Не заметила она и того, как с некоторых пор смотрит на нее сосед — успешный тридцатилетний предприниматель, еще два года назад купивший два смежных с Флеровыми участка и теперь отстроивший на них стильный домик, а-ля финский коттедж. Анжела не раз мечтательно заглядывалась на этот домик, представляя, как уютно и счастливо, наверное, живут его обитатели, всегда такие приветливые, спокойные и нарядные. И вот один из них, молодой и красивый, уже не один день смотрел сквозь увитую разными вьюнками решетку своего сада на девушку с пушистыми длинными волосами и печальным отрешенным лицом. Она почти весь день проводила на улице, вне зависимости от погоды, в мягко обнимающем стройную фигуру теплом свитере или в простенькой, не стесняющей тела футболке. Это тело, эти пушистые волосы и большие глаза непреодолимо тянули Игоря. Ему было просто необходимо обладать им, ощутить под пальцами гладкую загорелую кожу и зарыться лицом в тяжелые русые пряди.

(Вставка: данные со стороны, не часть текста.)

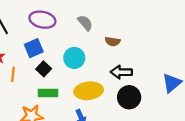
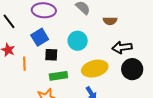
black square: (44, 69) -> (51, 55), turned -32

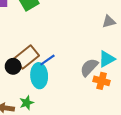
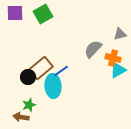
gray semicircle: (89, 67) -> (93, 49), moved
orange cross: (102, 81) -> (113, 58), moved
green star: (27, 103) -> (29, 105), moved

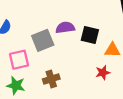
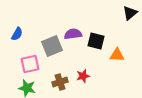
red star: (103, 73) -> (83, 76), moved

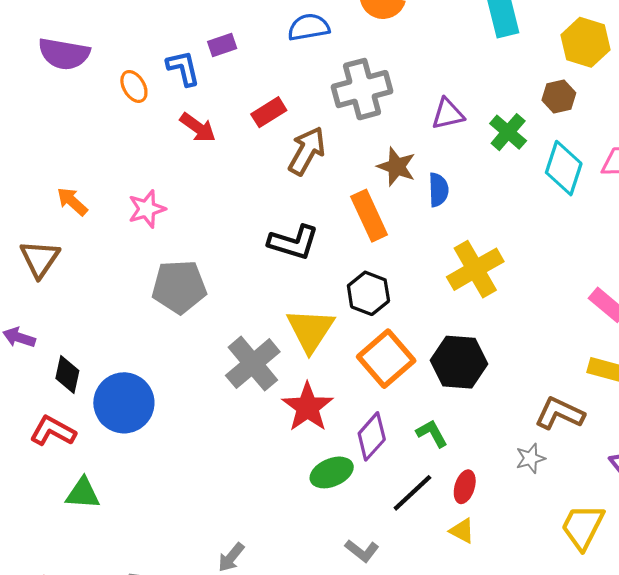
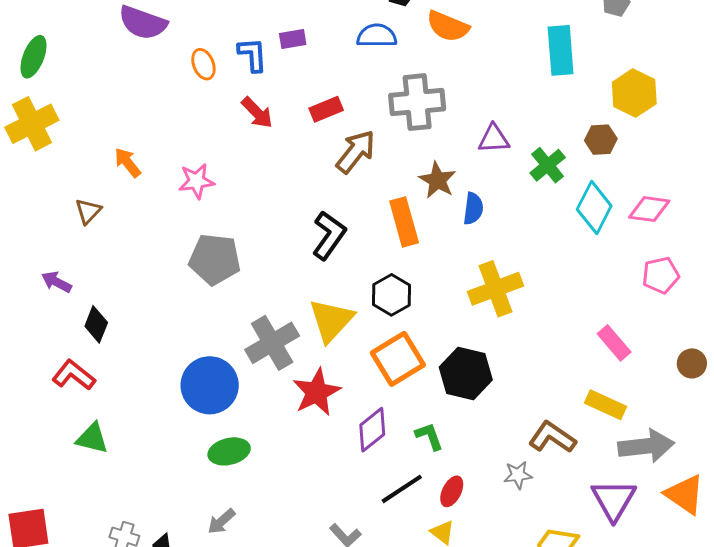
black L-shape: (293, 242) -> (329, 235), turned -81
brown triangle: (40, 259) -> (88, 211), size x0.7
blue circle: (124, 403) -> (210, 385), moved
green ellipse: (332, 472) -> (229, 451), moved

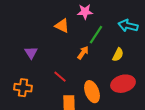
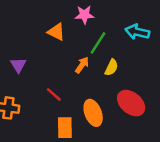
yellow semicircle: (118, 55) -> (111, 67), moved
red ellipse: (123, 84) -> (131, 103), turned 55

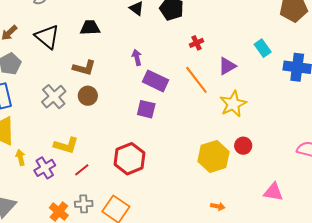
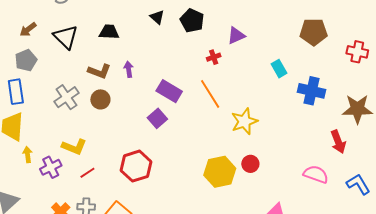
purple arrow: (137, 57) -> (129, 69), moved
purple triangle: (227, 66) -> (236, 36), moved
purple square: (146, 109) -> (157, 118), turned 30

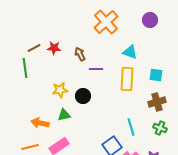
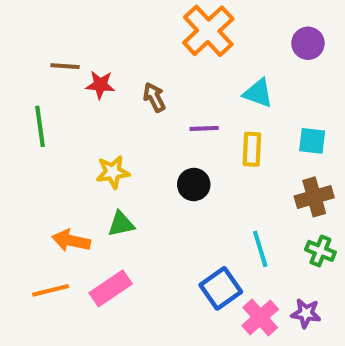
purple circle: (150, 20) -> (308, 43), moved
brown line: (34, 48) -> (65, 66), moved, turned 32
purple line: (96, 69) -> (204, 128), moved
yellow rectangle: (127, 79) -> (252, 149), size x0.7
black circle: (83, 96) -> (194, 185), moved

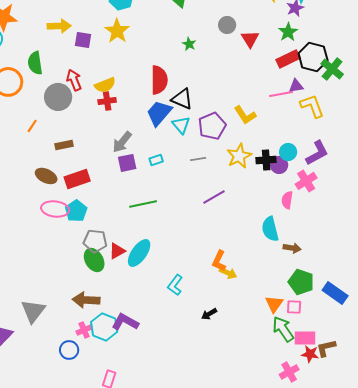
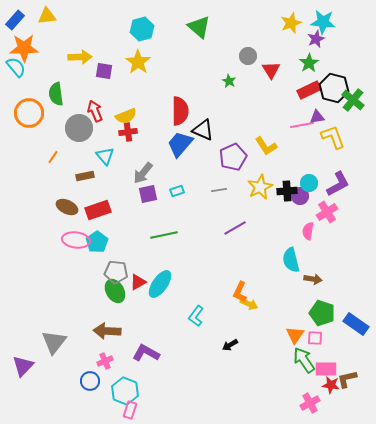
green star: (189, 44) -> (229, 81), moved
cyan triangle: (181, 125) -> (105, 156), moved
cyan hexagon: (104, 327) -> (125, 391), moved

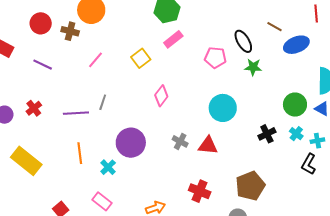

И однажды, когда Анжела сосредоточенно отбирала те огурцы, что пойдут на семена, Игорь вошел в калитку и, тихо подойдя сзади, обнял ее за плечи. Анжела вздрогнула, обернулась, узнала соседа и хотела что-то сказать ему, но ее рот неожиданно оказался замкнут упрямыми сильными губами. Анжела попыталась вывернуться из объятий или просто оттолкнуть мужчину, но оказалась только теснее прижатой к нему. По лицу девушки текли злые слезы, но как она ни старалась, не могла избавиться от неудобно сдавливающих тело рук и сухих обжигающих губ, оставляющих на лице и шее саднящие, словно порезы, красные пятна. Она, захлебываясь от рыданий, уже не понимая, что делает, впилась зубами в целующие ее губы. Объятия мгновенно разжались, Анжела рванулась и, не оборачиваясь, бросилась к дому. Она закрыла входную дверь на замок и на щеколду, юркнула к себе в комнату и почти упала на диван.